══ SOURCE EXTRACT

Eric: Hey, everybody. Welcome back to another episode of “Here’s Why.” Today we have Matt Ruud with us. He’s our Organic Search Director here at Perficient and manages our SEO team. Matt has a tremendous amount of deep technical experience in SEO. Say hi, Matt.

Matt: Hello. Good to see you all.

Eric: Matt, collectively, our teams have helped so many different clients with migration projects. What are some of the primary considerations from an SEO perspective that you need to have in a site migration?

Matt: We usually engage with clients to address three primary concerns: mitigation, foundation, and growth. We need to mitigate traffic loss from an organic search perspective, we need to build a solid foundation for technical SEO advancement, and then we also have to have a path for growth. So, we need to know the keyword targets and the search areas where we want to increase visibility after the site has been launched.

Eric: All of those things are essential, I agree, but they’re very different in terms of how they’re accomplished. So, let’s start with the first one. How do you mitigate potential losses?

Matt: What we want to try to do is preserve signals and properly allocate the strengths that exist within the site. So, what we try to do is understand what the site ranks for right now and why it ranks that way. And if we’re able to preserve as much of that value as possible, we can carry it forward through an upgrade or a re-platform. We also want to understand any changes in the information architecture that may occur as part of the migration, and that’s where we really look at the allocation strength. So, we’re able to leverage different tools to model page rank flowing throughout the site to make sure it goes to the most important pages and the ones that we want users and searchers to reach.

Eric: So, organizations often use migrations or upgrades as a time to tackle what we’ll call “technical SEO debt,” or clean up the crap and mistakes from the past. Why is it such a good time to do that?

════
══ INPUT DATA

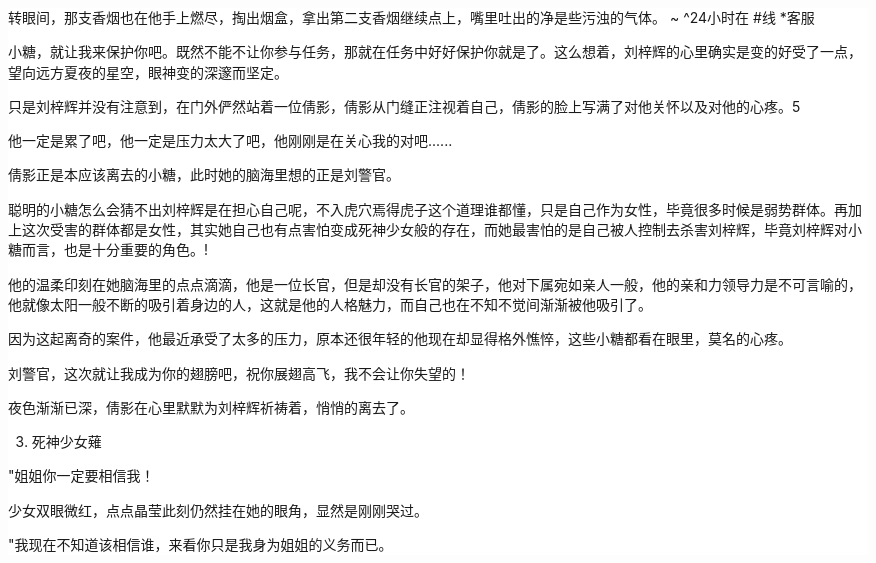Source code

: 




转眼间，那支香烟也在他手上燃尽，掏出烟盒，拿出第二支香烟继续点上，嘴里吐出的净是些污浊的气体。  ~ ^24小时在 #线 *客服





小糖，就让我来保护你吧。既然不能不让你参与任务，那就在任务中好好保护你就是了。这么想着，刘梓辉的心里确实是变的好受了一点，望向远方夏夜的星空，眼神变的深邃而坚定。





只是刘梓辉并没有注意到，在门外俨然站着一位倩影，倩影从门缝正注视着自己，倩影的脸上写满了对他关怀以及对他的心疼。5



他一定是累了吧，他一定是压力太大了吧，他刚刚是在关心我的对吧......



倩影正是本应该离去的小糖，此时她的脑海里想的正是刘警官。





聪明的小糖怎么会猜不出刘梓辉是在担心自己呢，不入虎穴焉得虎子这个道理谁都懂，只是自己作为女性，毕竟很多时候是弱势群体。再加上这次受害的群体都是女性，其实她自己也有点害怕变成死神少女般的存在，而她最害怕的是自己被人控制去杀害刘梓辉，毕竟刘梓辉对小糖而言，也是十分重要的角色。!





他的温柔印刻在她脑海里的点点滴滴，他是一位长官，但是却没有长官的架子，他对下属宛如亲人一般，他的亲和力领导力是不可言喻的，他就像太阳一般不断的吸引着身边的人，这就是他的人格魅力，而自己也在不知不觉间渐渐被他吸引了。







因为这起离奇的案件，他最近承受了太多的压力，原本还很年轻的他现在却显得格外憔悴，这些小糖都看在眼里，莫名的心疼。



刘警官，这次就让我成为你的翅膀吧，祝你展翅高飞，我不会让你失望的！





夜色渐渐已深，倩影在心里默默为刘梓辉祈祷着，悄悄的离去了。



3. 死神少女薙





"姐姐你一定要相信我！





少女双眼微红，点点晶莹此刻仍然挂在她的眼角，显然是刚刚哭过。



"我现在不知道该相信谁，来看你只是我身为姐姐的义务而已。

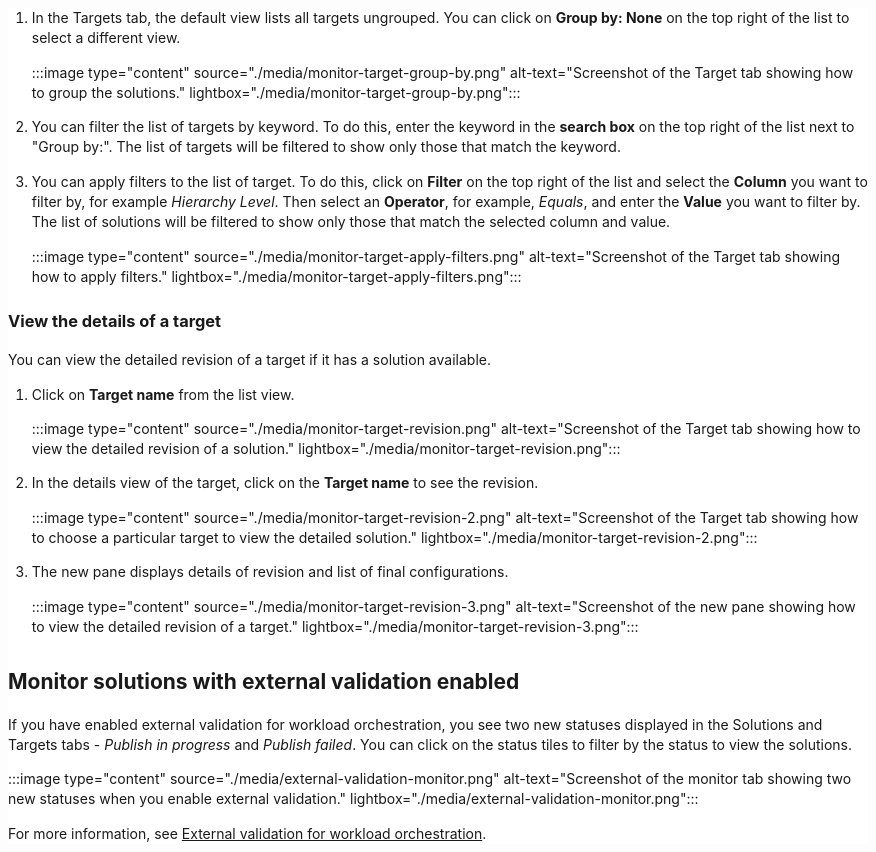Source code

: 1. In the Targets tab, the default view lists all targets ungrouped. You can click on **Group by: None** on the top right of the list to select a different view.

    :::image type="content" source="./media/monitor-target-group-by.png" alt-text="Screenshot of the Target tab showing how to group the solutions." lightbox="./media/monitor-target-group-by.png":::

1. You can filter the list of targets by keyword. To do this, enter the keyword in the **search box** on the top right of the list next to "Group by:". The list of targets will be filtered to show only those that match the keyword.

1. You can apply filters to the list of target. To do this, click on **Filter** on the top right of the list and select the **Column** you want to filter by, for example *Hierarchy Level*. Then select  an **Operator**, for example, *Equals*, and enter the **Value** you want to filter by. The list of solutions will be filtered to show only those that match the selected column and value.

    :::image type="content" source="./media/monitor-target-apply-filters.png" alt-text="Screenshot of the Target tab showing how to apply filters." lightbox="./media/monitor-target-apply-filters.png":::

### View the details of a target

You can view the detailed revision of a target if it has a solution available.

1. Click on **Target name** from the list view. 

    :::image type="content" source="./media/monitor-target-revision.png" alt-text="Screenshot of the Target tab showing how to view the detailed revision of a solution." lightbox="./media/monitor-target-revision.png":::

1. In the details view of the target, click on the **Target name** to see the revision.

    :::image type="content" source="./media/monitor-target-revision-2.png" alt-text="Screenshot of the Target tab showing how to choose a particular target to view the detailed solution." lightbox="./media/monitor-target-revision-2.png":::

1. The new pane displays details of revision and list of final configurations.

    :::image type="content" source="./media/monitor-target-revision-3.png" alt-text="Screenshot of the new pane showing how to view the detailed revision of a target." lightbox="./media/monitor-target-revision-3.png":::


## Monitor solutions with external validation enabled

If you have enabled external validation for workload orchestration, you see two new statuses displayed in the Solutions and Targets tabs - *Publish in progress* and *Publish failed*. You can click on the status tiles to filter by the status to view the solutions. 

:::image type="content" source="./media/external-validation-monitor.png" alt-text="Screenshot of the monitor tab showing two new statuses when you enable external validation." lightbox="./media/external-validation-monitor.png":::

For more information, see [External validation for workload orchestration](external-validation.md).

════

● TASKS TO CARRY OUT
a) In the SEO migration interview, why does Matt's team use tools to model page rank flowing through the site?
b) Name the primary concerns that Matt says his team addresses with clients in the SEO migration interview.
c) Write the next part of the SEO migration interview, picking up after its final line.
The listing above was drawn from a separate source.

● EXPECTED OUTPUTS
a) They do it to make sure page rank reaches the most important pages, the ones they want users and searchers to reach. This is part of looking at allocation strength when the information architecture changes during a migration.

b) Mitigation, foundation, and growth.

c)
Matt: Every time you relaunch or move a platform or website, you have the opportunity to have a fresh start, to kind of take a fresh look at everything that’s been going on. There’s always cruft that’s accumulated over time. A lot of these websites will make decisions that have implications for years, and this is a chance to go back and undo some of those poor choices or redo some work that had to be done because of limitations from a technical standpoint.

We also see a lot of opportunity for cleanup, removing obstacles that may have previously existed. One of the places we focus a ton of attention is on faceted navigation and filtered navigation because we’re able to clean up duplicate or thin pages that are created as a result of that functionality. And if we’re able to give a much more streamlined path to those pages that actually matter, to both the search engines and the users, we see performance increase significantly.

At this time, it’s also the best opportunity to look at enhancements that maybe don’t exist at this time. So, adding in things like structured data, adding a shopping feed, in many cases, is something that’s now possible using a new platform or a new technology.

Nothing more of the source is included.